BP is changing its incentive programme for employees, as part of its “fundamental reset” announced in February.
Bosses have said the changes, which narrows the top incentive bracket, is not about reducing costs but designed to drive a high-performance culture as it delivers its new strategy.
The proposed changes include bringing in individual performance ratings where employees judged exceptional will be paid a higher discretionary annual bonus, but bonuses for weaker performers will be cut, according to an internal memo seen by Energy Voice.
Depending on their own performance, workers rated in the top 25% could now achieve 1.5 times bonus while workers in the bottom 10% will see bonuses halved or cut entirely. For most employees, around 65%, bonus levels will remain around the same or slightly less.
Evaluation will also be done in part against new “scorecards” that reflect the priorities of different areas of the business. This means that discretionary annual bonuses will be linked more closely to performance by employees’ own business division.
For example, if BP’s upstream oil and gas business, which includes the North Sea, had a stellar year, but another part didn’t, the upstream team would still be rewarded for the oil and gas delivery. BP’s previous discretional annual bonus structure rewarded staff more uniformly, based on performance of the company as a whole; with a simpler – if blunter – system for awarding higher bonuses to top performers.
The new programme is being brought in to encourage a “high performance culture” across every BP businesses. It will also come with “more frequent, more structured, higher quality feedback conversations with line managers every quarter.”

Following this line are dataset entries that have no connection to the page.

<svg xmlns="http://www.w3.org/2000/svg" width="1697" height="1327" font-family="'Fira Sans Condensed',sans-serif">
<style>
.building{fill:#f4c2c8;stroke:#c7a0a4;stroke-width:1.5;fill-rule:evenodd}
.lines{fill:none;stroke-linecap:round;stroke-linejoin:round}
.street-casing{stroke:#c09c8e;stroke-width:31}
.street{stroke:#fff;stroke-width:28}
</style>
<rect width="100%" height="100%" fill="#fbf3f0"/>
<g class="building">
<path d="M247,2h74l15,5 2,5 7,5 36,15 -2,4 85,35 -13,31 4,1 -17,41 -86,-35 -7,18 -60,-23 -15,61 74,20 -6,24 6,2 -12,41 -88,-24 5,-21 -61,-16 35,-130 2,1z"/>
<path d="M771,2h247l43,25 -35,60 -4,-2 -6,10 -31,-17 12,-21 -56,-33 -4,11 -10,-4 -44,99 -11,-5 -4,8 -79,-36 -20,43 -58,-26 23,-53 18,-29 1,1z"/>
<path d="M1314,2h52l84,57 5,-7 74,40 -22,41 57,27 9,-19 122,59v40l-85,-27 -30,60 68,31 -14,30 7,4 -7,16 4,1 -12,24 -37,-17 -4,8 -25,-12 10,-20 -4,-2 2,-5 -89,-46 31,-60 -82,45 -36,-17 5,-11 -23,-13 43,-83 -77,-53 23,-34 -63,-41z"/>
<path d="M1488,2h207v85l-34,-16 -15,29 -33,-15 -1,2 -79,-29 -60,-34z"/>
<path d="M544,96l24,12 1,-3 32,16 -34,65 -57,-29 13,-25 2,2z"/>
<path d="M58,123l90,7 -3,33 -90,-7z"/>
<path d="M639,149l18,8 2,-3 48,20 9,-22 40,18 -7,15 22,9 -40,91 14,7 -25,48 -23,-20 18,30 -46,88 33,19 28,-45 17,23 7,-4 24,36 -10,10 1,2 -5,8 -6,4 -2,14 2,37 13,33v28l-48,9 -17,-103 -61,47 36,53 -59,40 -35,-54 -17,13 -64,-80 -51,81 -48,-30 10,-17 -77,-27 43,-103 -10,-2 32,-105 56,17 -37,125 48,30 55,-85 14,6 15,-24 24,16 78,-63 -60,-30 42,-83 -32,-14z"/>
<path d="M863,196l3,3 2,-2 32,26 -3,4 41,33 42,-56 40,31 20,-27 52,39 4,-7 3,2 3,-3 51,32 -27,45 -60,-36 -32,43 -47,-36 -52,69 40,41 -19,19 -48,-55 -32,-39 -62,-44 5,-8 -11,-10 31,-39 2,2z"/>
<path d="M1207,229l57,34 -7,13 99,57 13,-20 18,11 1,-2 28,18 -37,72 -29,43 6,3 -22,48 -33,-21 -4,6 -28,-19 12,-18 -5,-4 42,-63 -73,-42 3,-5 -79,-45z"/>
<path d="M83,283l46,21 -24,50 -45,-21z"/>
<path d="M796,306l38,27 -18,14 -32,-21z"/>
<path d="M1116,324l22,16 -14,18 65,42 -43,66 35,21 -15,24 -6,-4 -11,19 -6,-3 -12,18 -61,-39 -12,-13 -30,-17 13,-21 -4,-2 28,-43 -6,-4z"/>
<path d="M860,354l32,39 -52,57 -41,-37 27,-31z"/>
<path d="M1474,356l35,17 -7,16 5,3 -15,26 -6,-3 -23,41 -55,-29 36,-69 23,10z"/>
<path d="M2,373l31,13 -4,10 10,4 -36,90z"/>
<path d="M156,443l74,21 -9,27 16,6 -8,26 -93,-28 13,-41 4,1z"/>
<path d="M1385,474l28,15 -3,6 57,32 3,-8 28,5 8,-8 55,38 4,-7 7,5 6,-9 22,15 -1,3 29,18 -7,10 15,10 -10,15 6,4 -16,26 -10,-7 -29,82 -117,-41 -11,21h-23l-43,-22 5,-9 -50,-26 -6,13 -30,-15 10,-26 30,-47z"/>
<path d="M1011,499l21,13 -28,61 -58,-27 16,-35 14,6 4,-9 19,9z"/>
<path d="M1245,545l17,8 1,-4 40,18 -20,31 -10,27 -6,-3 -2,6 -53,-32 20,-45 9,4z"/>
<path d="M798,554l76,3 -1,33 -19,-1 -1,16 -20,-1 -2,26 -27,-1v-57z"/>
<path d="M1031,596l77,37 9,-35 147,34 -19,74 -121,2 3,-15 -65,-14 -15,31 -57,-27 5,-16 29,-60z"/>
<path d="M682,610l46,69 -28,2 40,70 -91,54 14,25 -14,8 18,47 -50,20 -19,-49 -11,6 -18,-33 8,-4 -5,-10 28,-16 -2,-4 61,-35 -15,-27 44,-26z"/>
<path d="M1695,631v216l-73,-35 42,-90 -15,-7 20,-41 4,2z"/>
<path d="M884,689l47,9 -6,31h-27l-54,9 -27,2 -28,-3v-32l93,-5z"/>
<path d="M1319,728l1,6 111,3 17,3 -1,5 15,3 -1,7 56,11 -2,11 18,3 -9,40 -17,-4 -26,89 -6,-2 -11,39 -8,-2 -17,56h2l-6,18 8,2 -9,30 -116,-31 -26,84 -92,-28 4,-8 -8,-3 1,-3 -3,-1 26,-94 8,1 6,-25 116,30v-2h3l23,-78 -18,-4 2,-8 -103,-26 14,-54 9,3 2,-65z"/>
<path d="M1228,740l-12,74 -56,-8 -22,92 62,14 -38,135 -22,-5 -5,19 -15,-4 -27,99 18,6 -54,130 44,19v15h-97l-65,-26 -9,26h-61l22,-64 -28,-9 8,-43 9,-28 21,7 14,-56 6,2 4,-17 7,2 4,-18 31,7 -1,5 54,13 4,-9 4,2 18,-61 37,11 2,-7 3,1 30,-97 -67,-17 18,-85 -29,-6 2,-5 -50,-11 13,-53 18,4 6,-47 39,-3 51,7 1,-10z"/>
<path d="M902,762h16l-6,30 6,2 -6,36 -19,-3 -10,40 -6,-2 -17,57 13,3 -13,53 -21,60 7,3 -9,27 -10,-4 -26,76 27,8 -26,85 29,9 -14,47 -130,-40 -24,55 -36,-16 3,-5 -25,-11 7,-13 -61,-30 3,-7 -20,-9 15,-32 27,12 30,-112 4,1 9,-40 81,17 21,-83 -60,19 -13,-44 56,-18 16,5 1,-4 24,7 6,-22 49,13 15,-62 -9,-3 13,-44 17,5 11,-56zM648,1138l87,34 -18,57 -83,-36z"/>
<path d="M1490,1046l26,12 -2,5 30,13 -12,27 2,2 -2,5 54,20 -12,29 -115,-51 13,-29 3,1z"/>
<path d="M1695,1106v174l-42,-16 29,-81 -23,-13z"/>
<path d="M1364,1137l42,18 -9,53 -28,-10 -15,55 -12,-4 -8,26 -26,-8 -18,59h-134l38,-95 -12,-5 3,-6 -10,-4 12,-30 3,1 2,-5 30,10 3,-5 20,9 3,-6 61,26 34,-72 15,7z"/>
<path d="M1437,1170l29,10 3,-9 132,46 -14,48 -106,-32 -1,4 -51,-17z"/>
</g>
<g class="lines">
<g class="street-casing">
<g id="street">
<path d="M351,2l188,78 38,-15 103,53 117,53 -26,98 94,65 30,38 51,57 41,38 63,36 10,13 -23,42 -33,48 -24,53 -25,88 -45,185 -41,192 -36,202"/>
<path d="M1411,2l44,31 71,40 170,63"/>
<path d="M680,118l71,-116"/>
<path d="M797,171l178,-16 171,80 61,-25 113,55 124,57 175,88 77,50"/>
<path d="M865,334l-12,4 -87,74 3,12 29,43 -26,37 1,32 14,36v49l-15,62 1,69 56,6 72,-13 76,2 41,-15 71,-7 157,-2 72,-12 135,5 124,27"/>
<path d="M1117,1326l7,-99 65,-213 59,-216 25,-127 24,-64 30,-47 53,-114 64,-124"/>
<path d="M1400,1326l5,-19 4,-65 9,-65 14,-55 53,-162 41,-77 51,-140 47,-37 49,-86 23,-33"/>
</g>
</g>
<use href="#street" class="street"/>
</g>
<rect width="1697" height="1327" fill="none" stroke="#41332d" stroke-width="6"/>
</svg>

When asked, a spokesperson said: “These changes in performance management are designed to create greater clarity and ownership of accountabilities and a more direct connection between delivery and reward. Every part of BP is in action to deliver the strategy and these changes will help ensure everyone in the company is aligned in the creation of long-term shareholder value.”
BP will see thousands of people leave the company this year, as part of a drive to cut $4-5 billion in structural costs by 2027.
In the wake of its strategy reset, the company has started up four new projects in Trinidad, Mauritania and Senegal and Egypt. Its Murlach field development project in the central North Sea is also expected to start-up later this year.